▶ [Passage shown]:
____________

The problem is, L.A., that’s not a good enough answer. The current unclear policy sometimes causes unhealthy predicaments. “I’ve heard of instances where people are more interested in getting in trouble than helping out a friend in medical need,” Daigle said. MSU students in the past have shied away from seeking medical or police assistance in situations where it’s really needed, just because they’re afraid of getting a Minor in Possession of Alcohol (MIP) or similar offense.

Lippard admits he was once in a similar situation. “There was one night when a few friends and I got together, and after a night of drinking, we all decided to go to Taco Bell,” Lippard said. “On our way there, two completely unprovoked guys came up behind our group and chose to [physically attack] me. They knocked me down and punched me a few times. In any other instance I would have called the cops, but I felt that if I would have called the cops that night I would have gotten in trouble for having a blood alcohol content [level].”

Is this what students have been terrified into thinking? For some MSU students, figures of authority such as police or the Residence Halls Association, or RHA, have cultivated such an image of enforcers and punishers the average MSU student cannot think of them as helpful in a bad situation. If a student is afraid to approach his mentor with an alcohol-related problem, what guarantees that same student would feel comfortable approaching his mentor with a personal issue like depression or an eating disorder? The Resident Mentor has become both the immediate face of encouragement and enforcement. It’s getting confusing, L.A. In some cases, students are more afraid of getting in trouble than having a friend be harmed by alcohol poisoning, or in Lippard’s case, getting physically harmed.

____________

▶ [Data supplied]:
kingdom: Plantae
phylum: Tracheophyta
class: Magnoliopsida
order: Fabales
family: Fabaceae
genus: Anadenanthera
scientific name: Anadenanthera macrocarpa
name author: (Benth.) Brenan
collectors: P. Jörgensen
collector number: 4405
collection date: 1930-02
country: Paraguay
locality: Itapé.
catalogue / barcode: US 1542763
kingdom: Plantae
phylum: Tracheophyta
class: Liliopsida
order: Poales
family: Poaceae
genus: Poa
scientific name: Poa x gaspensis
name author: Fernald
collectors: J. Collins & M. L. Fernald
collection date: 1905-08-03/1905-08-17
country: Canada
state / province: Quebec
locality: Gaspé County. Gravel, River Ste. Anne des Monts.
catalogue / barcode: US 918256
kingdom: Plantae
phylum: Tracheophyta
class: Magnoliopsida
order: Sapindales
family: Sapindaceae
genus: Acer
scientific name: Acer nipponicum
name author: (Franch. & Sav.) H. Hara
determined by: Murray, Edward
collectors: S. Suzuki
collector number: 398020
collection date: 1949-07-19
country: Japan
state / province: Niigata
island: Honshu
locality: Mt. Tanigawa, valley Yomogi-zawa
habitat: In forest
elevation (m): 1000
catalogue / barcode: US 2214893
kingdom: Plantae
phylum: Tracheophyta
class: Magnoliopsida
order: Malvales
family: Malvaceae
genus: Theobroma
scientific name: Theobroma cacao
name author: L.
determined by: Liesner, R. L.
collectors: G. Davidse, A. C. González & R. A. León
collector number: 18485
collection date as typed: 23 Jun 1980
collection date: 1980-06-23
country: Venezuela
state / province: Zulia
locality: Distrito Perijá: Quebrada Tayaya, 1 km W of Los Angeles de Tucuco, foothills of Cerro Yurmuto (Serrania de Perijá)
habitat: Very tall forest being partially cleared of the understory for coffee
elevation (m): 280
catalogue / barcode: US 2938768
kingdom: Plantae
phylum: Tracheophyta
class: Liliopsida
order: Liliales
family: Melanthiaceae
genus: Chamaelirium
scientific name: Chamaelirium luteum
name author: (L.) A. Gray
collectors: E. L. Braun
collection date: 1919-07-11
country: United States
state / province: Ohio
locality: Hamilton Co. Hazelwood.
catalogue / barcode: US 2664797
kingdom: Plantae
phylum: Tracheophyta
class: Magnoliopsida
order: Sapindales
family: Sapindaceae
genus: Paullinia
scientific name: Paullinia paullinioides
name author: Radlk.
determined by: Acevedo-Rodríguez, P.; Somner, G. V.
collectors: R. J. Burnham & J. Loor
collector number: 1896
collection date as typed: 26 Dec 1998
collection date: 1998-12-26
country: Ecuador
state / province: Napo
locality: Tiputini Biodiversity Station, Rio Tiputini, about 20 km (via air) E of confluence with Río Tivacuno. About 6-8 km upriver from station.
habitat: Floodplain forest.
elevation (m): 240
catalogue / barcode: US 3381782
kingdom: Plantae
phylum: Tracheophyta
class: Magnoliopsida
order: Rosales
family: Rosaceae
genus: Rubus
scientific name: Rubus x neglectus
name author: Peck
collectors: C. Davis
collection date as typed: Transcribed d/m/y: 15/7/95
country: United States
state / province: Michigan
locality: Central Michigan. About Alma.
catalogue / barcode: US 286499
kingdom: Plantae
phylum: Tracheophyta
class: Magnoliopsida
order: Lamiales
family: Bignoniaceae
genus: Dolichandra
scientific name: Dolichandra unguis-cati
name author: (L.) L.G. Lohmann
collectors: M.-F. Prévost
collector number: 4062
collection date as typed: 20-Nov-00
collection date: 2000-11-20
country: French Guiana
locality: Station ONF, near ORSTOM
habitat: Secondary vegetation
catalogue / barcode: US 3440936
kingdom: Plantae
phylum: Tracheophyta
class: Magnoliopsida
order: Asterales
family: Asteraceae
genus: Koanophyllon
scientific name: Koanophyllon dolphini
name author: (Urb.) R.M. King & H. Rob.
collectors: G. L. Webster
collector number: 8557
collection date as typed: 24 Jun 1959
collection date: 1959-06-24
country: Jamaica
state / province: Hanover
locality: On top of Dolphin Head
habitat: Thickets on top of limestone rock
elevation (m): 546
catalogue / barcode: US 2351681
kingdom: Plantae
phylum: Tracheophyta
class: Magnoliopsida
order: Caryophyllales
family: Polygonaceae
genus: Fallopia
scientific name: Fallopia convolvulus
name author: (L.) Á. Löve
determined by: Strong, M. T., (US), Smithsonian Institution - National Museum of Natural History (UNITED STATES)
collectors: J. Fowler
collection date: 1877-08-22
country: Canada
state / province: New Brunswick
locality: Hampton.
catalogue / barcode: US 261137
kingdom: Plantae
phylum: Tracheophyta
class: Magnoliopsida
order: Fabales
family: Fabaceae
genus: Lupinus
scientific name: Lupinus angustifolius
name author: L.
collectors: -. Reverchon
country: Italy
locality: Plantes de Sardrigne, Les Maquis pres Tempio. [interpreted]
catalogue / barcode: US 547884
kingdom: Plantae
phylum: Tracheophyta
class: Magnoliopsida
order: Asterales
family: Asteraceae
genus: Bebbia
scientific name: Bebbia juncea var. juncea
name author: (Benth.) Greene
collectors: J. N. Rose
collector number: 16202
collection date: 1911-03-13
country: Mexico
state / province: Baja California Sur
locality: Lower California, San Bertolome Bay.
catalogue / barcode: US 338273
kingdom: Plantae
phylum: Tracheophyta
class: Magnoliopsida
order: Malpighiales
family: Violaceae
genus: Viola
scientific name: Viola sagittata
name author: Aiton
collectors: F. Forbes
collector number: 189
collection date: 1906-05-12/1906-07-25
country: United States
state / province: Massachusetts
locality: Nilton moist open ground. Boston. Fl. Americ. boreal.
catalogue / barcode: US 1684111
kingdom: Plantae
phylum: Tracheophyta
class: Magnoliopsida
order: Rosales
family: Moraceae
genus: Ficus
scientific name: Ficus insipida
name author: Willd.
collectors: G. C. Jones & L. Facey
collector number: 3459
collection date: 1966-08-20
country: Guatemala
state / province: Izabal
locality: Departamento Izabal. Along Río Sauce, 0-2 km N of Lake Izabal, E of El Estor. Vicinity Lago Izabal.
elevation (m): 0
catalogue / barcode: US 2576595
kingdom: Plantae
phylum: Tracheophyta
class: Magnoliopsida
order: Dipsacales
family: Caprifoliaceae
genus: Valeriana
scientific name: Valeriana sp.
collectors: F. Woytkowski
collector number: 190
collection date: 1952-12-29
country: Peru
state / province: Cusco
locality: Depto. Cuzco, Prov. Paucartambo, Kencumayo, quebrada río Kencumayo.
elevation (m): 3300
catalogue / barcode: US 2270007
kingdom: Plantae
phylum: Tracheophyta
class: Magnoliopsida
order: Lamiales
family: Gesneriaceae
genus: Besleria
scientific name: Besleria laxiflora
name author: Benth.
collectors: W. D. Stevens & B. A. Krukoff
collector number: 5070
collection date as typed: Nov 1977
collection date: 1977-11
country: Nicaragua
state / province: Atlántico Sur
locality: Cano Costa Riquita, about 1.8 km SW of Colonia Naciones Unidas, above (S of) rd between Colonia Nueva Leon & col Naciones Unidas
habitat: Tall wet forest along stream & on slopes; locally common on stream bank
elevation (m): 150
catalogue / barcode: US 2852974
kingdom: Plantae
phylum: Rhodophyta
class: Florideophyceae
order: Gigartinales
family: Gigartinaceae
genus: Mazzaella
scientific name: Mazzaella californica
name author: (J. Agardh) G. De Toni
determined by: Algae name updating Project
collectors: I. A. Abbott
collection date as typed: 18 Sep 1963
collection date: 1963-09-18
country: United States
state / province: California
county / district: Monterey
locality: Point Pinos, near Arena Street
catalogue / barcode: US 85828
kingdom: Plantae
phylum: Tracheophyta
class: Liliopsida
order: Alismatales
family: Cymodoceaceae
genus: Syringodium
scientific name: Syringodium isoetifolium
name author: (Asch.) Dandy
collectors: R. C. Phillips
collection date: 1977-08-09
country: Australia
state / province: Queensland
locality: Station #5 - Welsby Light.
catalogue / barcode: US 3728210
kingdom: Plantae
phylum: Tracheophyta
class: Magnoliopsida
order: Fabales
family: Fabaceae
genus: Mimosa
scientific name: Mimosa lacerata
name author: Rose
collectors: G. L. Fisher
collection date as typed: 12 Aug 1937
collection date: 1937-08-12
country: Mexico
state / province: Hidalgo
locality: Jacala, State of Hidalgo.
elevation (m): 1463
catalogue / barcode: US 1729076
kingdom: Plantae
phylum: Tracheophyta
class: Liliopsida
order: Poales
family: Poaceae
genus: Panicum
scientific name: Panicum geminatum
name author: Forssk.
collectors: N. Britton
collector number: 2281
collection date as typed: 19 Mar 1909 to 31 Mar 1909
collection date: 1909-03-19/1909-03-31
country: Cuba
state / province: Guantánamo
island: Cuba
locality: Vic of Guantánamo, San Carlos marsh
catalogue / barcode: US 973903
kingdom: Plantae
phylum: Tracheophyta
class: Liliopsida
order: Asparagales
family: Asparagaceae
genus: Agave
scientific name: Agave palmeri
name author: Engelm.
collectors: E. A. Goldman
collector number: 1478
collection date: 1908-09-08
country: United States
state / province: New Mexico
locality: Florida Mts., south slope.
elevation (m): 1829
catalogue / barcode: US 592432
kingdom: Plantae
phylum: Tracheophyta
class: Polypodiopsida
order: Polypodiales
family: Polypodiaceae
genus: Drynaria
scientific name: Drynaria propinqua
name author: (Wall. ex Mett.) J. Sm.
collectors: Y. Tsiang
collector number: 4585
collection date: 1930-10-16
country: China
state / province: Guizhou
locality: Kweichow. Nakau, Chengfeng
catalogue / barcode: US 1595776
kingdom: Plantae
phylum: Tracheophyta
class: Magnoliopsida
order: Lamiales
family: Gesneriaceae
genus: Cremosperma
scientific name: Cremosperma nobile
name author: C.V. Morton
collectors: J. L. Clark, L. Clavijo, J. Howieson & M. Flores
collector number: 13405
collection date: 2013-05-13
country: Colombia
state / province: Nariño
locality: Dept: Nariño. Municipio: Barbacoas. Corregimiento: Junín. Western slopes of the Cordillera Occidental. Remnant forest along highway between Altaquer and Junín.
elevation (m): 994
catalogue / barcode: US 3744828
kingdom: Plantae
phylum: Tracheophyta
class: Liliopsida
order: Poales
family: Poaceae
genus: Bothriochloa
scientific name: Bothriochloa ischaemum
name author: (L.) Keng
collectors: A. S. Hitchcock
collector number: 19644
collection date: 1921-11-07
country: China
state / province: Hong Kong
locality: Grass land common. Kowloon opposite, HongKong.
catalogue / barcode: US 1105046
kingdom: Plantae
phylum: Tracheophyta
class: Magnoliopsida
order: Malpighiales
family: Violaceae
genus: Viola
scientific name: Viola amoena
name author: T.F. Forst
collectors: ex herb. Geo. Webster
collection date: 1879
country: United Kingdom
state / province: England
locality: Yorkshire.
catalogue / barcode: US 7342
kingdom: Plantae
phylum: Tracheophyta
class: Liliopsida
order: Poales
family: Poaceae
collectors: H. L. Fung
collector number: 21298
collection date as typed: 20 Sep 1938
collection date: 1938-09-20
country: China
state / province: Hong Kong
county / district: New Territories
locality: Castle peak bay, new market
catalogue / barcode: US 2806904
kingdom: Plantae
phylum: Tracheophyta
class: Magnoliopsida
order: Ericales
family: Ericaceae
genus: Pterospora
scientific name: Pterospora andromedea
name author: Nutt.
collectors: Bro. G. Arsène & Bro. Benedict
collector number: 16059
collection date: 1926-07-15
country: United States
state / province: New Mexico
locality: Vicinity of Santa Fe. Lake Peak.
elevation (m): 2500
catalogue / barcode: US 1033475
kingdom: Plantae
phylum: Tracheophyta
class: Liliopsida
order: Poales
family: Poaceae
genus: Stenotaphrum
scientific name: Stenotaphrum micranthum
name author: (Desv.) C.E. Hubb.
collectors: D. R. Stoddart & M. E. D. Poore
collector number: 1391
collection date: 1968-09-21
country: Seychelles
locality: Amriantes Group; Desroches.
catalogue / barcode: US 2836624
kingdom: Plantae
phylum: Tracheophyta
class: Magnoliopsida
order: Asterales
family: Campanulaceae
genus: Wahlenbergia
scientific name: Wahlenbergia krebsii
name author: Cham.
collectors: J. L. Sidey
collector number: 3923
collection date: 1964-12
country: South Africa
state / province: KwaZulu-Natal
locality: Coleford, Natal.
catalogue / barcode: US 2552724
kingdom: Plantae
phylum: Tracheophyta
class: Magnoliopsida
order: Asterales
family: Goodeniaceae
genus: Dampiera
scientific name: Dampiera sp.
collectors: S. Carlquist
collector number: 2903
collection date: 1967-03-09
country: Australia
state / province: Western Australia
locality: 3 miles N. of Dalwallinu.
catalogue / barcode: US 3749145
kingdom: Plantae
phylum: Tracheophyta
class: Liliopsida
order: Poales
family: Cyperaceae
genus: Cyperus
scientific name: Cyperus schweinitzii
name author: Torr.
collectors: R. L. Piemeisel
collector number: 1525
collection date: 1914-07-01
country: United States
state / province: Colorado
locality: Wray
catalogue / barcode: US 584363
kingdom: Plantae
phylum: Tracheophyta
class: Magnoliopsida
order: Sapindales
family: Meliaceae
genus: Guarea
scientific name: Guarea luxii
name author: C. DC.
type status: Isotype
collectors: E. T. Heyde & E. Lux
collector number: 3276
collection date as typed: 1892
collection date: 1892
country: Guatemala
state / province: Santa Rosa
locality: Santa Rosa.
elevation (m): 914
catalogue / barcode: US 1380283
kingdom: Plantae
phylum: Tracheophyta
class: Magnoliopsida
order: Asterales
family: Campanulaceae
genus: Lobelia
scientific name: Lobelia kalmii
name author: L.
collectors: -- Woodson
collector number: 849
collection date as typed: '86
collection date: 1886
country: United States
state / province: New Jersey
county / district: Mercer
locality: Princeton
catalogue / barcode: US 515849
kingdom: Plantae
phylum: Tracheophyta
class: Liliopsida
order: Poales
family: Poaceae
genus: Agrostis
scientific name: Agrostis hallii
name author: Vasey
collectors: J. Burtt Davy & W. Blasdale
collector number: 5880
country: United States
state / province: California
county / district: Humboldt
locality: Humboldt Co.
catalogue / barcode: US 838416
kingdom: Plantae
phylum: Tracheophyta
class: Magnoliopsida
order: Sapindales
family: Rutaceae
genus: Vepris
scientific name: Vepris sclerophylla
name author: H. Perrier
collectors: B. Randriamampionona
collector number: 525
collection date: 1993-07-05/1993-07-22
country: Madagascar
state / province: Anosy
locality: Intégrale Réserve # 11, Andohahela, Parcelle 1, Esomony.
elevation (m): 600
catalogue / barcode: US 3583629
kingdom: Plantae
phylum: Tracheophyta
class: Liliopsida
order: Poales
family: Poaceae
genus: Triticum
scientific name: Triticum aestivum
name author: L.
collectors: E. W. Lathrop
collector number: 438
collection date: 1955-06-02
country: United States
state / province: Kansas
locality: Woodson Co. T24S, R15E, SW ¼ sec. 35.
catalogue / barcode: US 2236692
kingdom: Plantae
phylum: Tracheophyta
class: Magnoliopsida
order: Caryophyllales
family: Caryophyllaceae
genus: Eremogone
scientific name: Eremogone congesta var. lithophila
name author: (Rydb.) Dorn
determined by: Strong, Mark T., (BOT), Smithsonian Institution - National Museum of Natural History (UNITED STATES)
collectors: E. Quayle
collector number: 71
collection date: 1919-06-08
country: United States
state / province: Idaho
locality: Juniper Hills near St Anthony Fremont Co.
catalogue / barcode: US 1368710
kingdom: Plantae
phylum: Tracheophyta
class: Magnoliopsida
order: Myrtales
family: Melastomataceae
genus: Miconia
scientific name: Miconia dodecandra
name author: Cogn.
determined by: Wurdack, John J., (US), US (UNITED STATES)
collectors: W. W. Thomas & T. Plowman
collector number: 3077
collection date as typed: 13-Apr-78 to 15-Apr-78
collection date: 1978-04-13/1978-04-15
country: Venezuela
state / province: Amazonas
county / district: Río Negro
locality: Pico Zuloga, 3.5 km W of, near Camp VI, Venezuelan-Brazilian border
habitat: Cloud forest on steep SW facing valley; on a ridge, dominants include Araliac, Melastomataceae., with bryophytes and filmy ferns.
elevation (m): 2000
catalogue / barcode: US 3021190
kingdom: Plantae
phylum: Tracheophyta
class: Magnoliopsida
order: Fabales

____________

▶ [What to produce]: In the MSU alcohol passage, why did Lippard not call the police after two men attacked him on the way to Taco Bell? Answer in one to three sentences. The rows are separate material.

▶ [Solved problem]: He had been drinking with friends that night. He felt that calling the police would have gotten him in trouble for his blood alcohol content, even though in any other instance he would have called them.